Titanium is as strong as steel but about twice as light. These properties depend on the way a metal's atoms are stacked, but random defects that arise in the manufacturing process mean that these materials are only a fraction as strong as they theoretically could be. An architect, working on the scale of individual atoms, could design and build new materials that have even better strength-to-weight ratios.
Researchers have built a sheet of nickel with nanoscale pores that make it as strong as titanium but four to five times lighter. The empty space of the pores and the self-assembly process in which they're made make the porous metal akin to a natural material such as wood. As the porosity of wood grain serves the biological function of transporting energy, the empty space in the “metallic wood” could be infused with other materials — infusing the scaffolding with anode and cathode materials would enable the metallic wood to serve double duty as a plane wing or prosthetic leg that's also a battery.
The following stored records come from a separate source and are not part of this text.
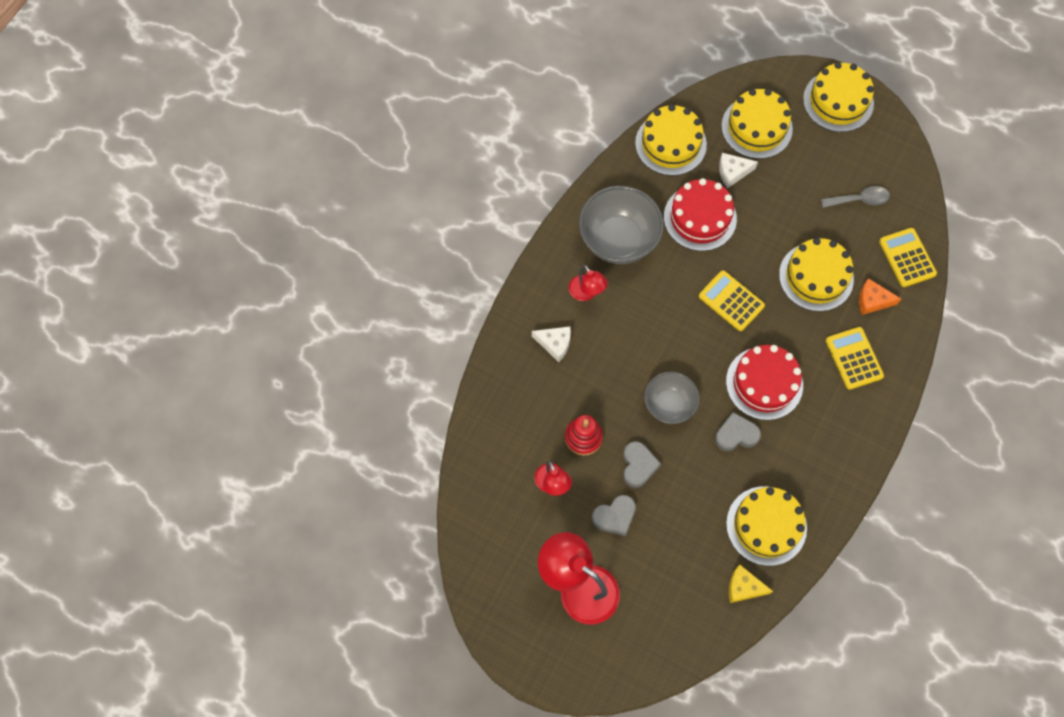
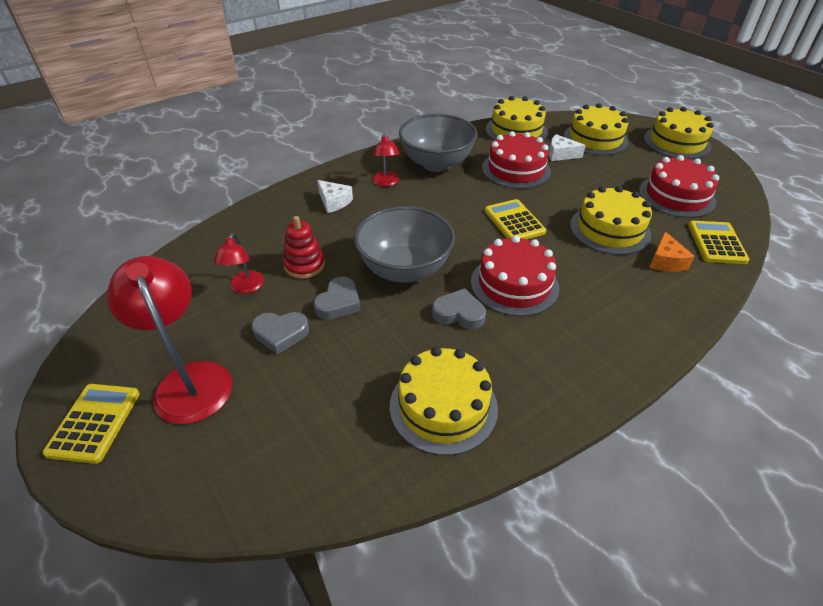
camera: 25 degrees right, 25 degrees down
(669, 405) = (405, 269): grey bowl -> grey bowl, size x1.61
(743, 587) = (373, 461): yellow cheese -> none
(854, 358) = (626, 296): yellow calculator -> yellow calculator (94, 423)
(859, 200) = (676, 196): grey spoon -> red cake
(872, 301) = (665, 261): orange cheese -> orange cheese turned 120 degrees counterclockwise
Even the best natural metals have defects in their atomic arrangement that limit their strength. A block of titanium where every atom was perfectly aligned with its neighbors would be 10 times stronger than what can currently be produced. Materials researchers have been trying to exploit this phenomenon by taking an architectural approach, designing structures with the geometric control necessary to unlock the mechanical properties that arise at the nanoscale, where defects have reduced impact.
The struts in the metallic wood are about 10 nanometers wide, or about 100 nickel atoms across. Other approaches involve using 3D-printing-like techniques to make nanoscale scaffoldings with 100-nanometer precision, but the slow and painstaking process is hard to scale to useful sizes.
The new method starts with tiny plastic spheres, a few hundred nanometers in diameter, suspended in water. When the water is slowly evaporated, the spheres settle and stack like cannonballs, providing an orderly, crystalline framework. Using electroplating, the plastic spheres are infiltrated with nickel. Once the nickel is in place, the plastic spheres are dissolved with a solvent, leaving an open network of metallic struts.
Because roughly 70 percent of the resulting material is empty space, this nickel-based metallic wood's density is extremely low in relation to its strength. With a density on par with water's, a brick of the material would float.
Replicating this production process at commercially relevant sizes is the next challenge. Unlike titanium, none of the materials involved is particularly rare or expensive on its own, but the infrastructure necessary for working with them on the nanoscale is currently limited. Once that infrastructure is developed, economies of scale should make producing meaningful quantities of metallic wood faster and less expensive.